▶ **Records for the exercise**:
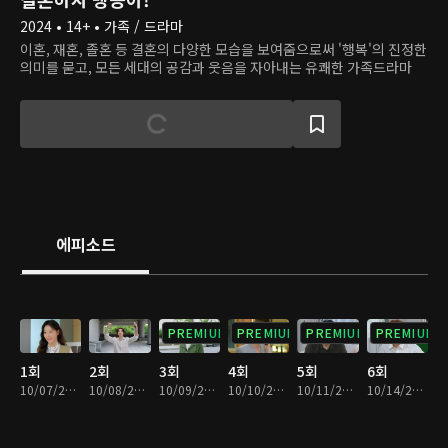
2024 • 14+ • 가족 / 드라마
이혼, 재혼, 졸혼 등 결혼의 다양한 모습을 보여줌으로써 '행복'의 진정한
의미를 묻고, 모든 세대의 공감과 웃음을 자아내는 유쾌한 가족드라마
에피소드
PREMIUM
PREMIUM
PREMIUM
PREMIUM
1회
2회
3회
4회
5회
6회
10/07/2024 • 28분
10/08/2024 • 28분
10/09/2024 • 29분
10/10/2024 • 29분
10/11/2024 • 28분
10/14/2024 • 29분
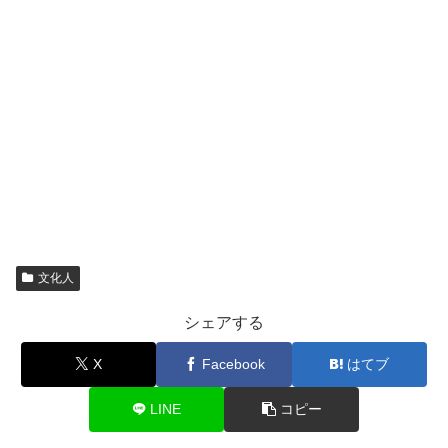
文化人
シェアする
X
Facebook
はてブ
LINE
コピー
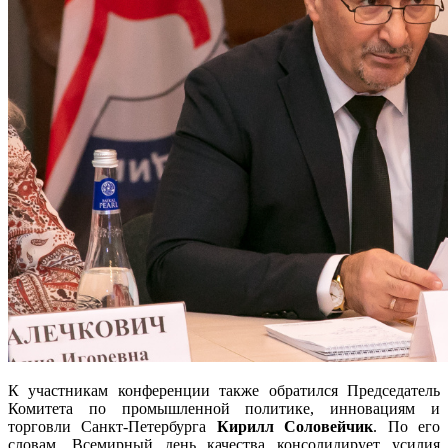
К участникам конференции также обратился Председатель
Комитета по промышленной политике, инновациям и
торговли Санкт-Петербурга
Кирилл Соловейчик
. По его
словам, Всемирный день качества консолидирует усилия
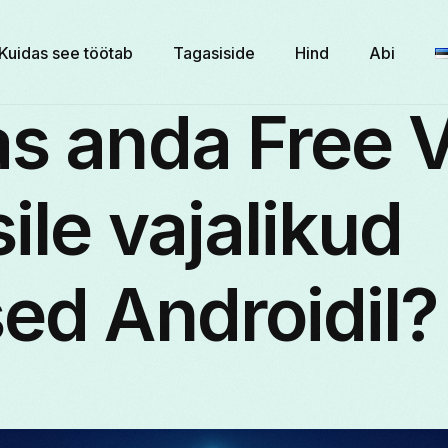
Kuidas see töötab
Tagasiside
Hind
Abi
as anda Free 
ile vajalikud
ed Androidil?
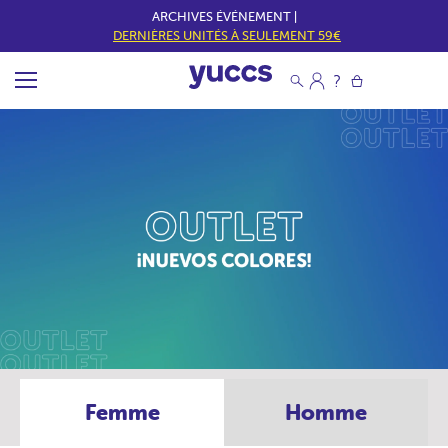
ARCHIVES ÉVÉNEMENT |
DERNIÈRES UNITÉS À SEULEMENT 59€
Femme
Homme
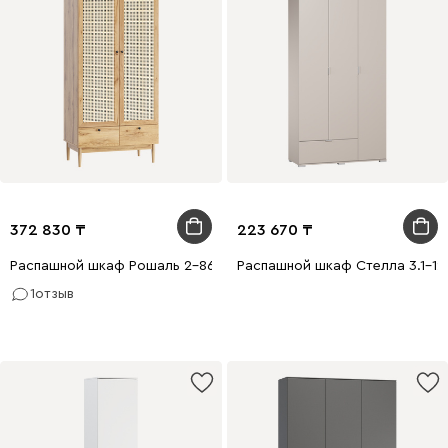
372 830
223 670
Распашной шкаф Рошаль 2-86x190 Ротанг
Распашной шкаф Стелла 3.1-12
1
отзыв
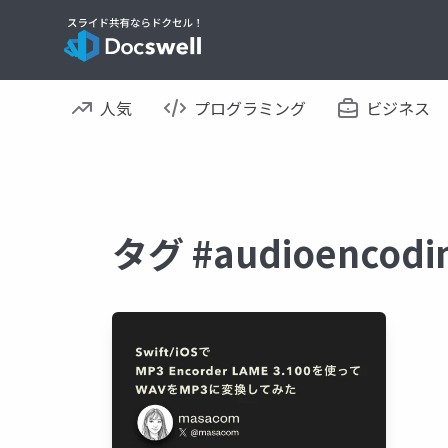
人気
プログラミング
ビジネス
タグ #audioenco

▶ **Job item**: Print all of the entries word for word. Skip any images they contain.

▶ **Answer for this exercise**:
2024 • 14+ • 가족 / 드라마
이혼, 재혼, 졸혼 등 결혼의 다양한 모습을 보여줌으로써 '행복'의 진정한
의미를 묻고, 모든 세대의 공감과 웃음을 자아내는 유쾌한 가족드라마
에피소드
PREMIUM
PREMIUM
PREMIUM
PREMIUM
1회
2회
3회
4회
5회
6회
10/07/2024 • 28분
10/08/2024 • 28분
10/09/2024 • 29분
10/10/2024 • 29분
10/11/2024 • 28분
10/14/2024 • 29분
文化人
シェアする
X
Facebook
はてブ
LINE
コピー
К участникам конференции также обратился Председатель
Комитета по промышленной политике, инновациям и
торговли Санкт-Петербурга
Кирилл Соловейчик
. По его
словам, Всемирный день качества консолидирует усилия
Kuidas see töötab
Tagasiside
Hind
Abi
as anda Free 
ile vajalikud
ed Androidil?
ARCHIVES ÉVÉNEMENT |
DERNIÈRES UNITÉS À SEULEMENT 59€
Femme
Homme
372 830
223 670
Распашной шкаф Рошаль 2-86x190 Ротанг
Распашной шкаф Стелла 3.1-12
1
отзыв
人気
プログラミング
ビジネス
タグ #audioenco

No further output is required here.